Two men went for a walk one day, just to clear the air, just to rearrange their troubled minds. Two men went for a walk one day, feeling tense, troubled, anxious, upset. They knew they felt something. But they didn’t know exactly what it was. They needed an interpreter. They needed someone to point them to the truth about themselves and their feelings.

These two men had seen their world turned upside down. Completely out of joint. The times had made no sense. These two men, and others like them, had pinned their hopes on a man whose life was so genuine, whose teachings so clear, whose love so wide open… they had pinned their hopes on him, and had hoped that he would have all the answers for what ailed them and what ailed their world. They had felt that now, at last, the desire of all nations had come, and there would be an end to the absurdities with which they had had to live.

But it had all come crashing down just a couple of days before. Their friend had been carelessly and cruelly put on the garbage heap. Executed, like a common criminal. Hung out to dry, so to speak, with ordinary thieves. With scarcely a moment’s notice, with nothing like a fair trial, with no due process. Just shot down, in the prime of life, and for no good reason.

It was absurd. It was meaningless. It was beyond understanding. And the feelings it had kicked up, they did not know how to deal with. They had never felt such despair, never known such distress.

Two men, on a walk, to clear their heads and to feel their feelings. But how could they? Who would interpret their feelings for them? Who would diagnose their heartburn?
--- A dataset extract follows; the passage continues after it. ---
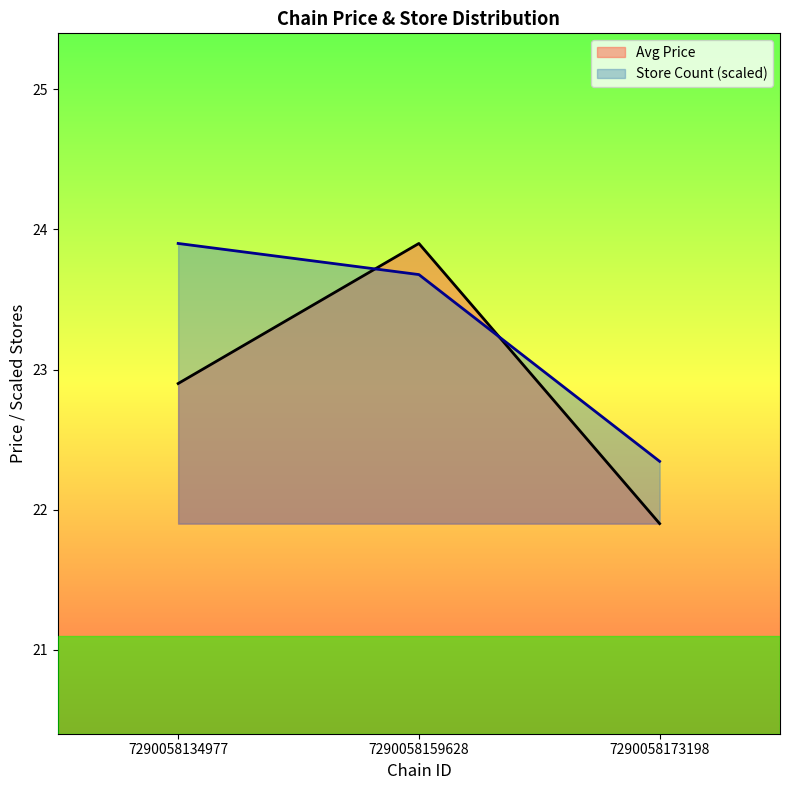

At which category is the sum across all series the highest?

7290058159628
And there was more. In addition to the loss of their friend, they had to deal with something else. Now there was a rumor that he was no longer in the tomb where they had so lovingly laid him. Now there was a story that in fact he was alive! Some of the women in their group had said it, some insisted they had even seen him. But what were they to make of this, these men on the road? Not only was it a question of whether they could believe it, intellectually. It was a question of whether they could handle it, emotionally. To have their feelings so toyed with, played with. To be up, hopeful, but then down, despairing – did they dare to hope again? Did they dare to expect again that anything good would come from this world? How did they know what to feel? Who would diagnose their heartburn?

As I work with people, I find that there are two burning issues that everybody raises, deep down in their feelings. There are two questions that everyone, in one way or another, raises, and raises in their hearts. These are heart questions, feeling questions, not intellectual ones. These are not issues for which we are ever going to find hard and fast, airtight answers. But they are the questions around which our lives are lived, and unless somebody will diagnose our heartburns, unless somebody will help us make sense of them, we are going to live without hope and are going to stagger around in a daze.